47. The Respondent stated that by the time the Appellant lodged its Appeal with the Tribunal, on 23rd February 2022, the 30 days period stipulated in Section 229 (4) of EACCMA had not lapsed. That under Section 2 of the TAT Act, an appeal, means an appeal to the TAT against a decision of the Commissioner under any of the tax laws, The term “tax laws “ has been defined under the same Section 2 of the TAT Act to include the EACCMA.
48. It was also stated by the Respondent that the Appellant lodged its Appeal pursuant to Section 12 of the TAT Act, which stipulates as follows;“A person who disputes the decision of the Commissioner on any matter arising under the provisions of any tax law, may subject to the provisions of the relevant tax law, upon giving notice in writing to the Commissioner, appeal to the Tribunal’’
49. The Respondent submitted that in light of its aforesaid submissions, the Appellant’s Appeal is premature as it has not exhausted the internal mechanism as set out in Section 229 of EACCMA. The Appellant moved this Tribunal while the Commissioner was still seized of the matter of the Appellant’s application for review, the Respondent contended that amounts to an abuse of the court process.
50. It was a further submission of the Respondent that the doctrine of exhaustion requires that the Applicant ought to have exhausted the internal dispute resolution mechanism as set out in Section 229 of the EACCMA before moving to the Tribunal, The Respondent cited the case of Speaker of the National Assembly -vs- Karume 1992 eKLR, where it was stated;“where there is a clear procedure for redress of any particular grievance by the constitution or an act of parliament, that procedure should be strictly followed. Accordingly, the special procedure provided by any law must be strictly adhered to since there are good reasons for such special procedures.”
51. The Respondent also cited the case of Geoffrey Muthinja Kabiru -vs- Samuel Munga Henry & 1756 Others, where it was held that;“It is imperative that where a dispute resolution mechanism exists outside courts, the same be exhausted before the jurisdiction of the courts is invoked...”
52. The Respondent therefore submitted that as this Appeal is incompetent, the Tribunal cannot therefore exercise its adjudicatory powers conferred by the law, or the Constitution,
53. The Respondent also relied on Bwana Mohamed Bwana v Silvano Buko Bonaya & 2 Others [2015] eKLR, and The owners of motor Vessel Lillian “s” v Caltex Oil Kenya Ltd [1989] KLR.

§ Check your understanding
**a)** Translate this sentence from the tribunal excerpt into Spanish: "The Respondent submitted that in light of its aforesaid submissions, the Appellant’s Appeal is premature as it has not exhausted the internal mechanism as set out in Section 229 of EACCMA."
**b)** Reproduce the tribunal excerpt word for word, taking everything from "48. It was also" down to "the court process.".

(Extracted data entries)
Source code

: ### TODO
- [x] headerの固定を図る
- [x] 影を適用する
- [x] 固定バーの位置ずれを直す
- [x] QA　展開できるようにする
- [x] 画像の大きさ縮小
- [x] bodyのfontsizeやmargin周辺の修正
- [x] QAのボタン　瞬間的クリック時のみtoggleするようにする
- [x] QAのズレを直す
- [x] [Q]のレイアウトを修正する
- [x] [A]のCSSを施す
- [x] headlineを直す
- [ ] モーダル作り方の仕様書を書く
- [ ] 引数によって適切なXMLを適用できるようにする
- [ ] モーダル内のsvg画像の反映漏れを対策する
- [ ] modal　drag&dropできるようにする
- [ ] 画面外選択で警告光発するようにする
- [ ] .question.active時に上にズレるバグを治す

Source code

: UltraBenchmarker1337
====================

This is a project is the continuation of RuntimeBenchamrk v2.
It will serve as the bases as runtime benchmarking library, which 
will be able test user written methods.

§ Answers to the tasks
**a)** La parte recurrida sostuvo que, a la luz de sus alegaciones antes expuestas, el recurso de la parte recurrente es prematuro, ya que esta no ha agotado el mecanismo interno establecido en la Sección 229 de la EACCMA.

**b)**
48. It was also stated by the Respondent that the Appellant lodged its Appeal pursuant to Section 12 of the TAT Act, which stipulates as follows;“A person who disputes the decision of the Commissioner on any matter arising under the provisions of any tax law, may subject to the provisions of the relevant tax law, upon giving notice in writing to the Commissioner, appeal to the Tribunal’’
49. The Respondent submitted that in light of its aforesaid submissions, the Appellant’s Appeal is premature as it has not exhausted the internal mechanism as set out in Section 229 of EACCMA. The Appellant moved this Tribunal while the Commissioner was still seized of the matter of the Appellant’s application for review, the Respondent contended that amounts to an abuse of the court process.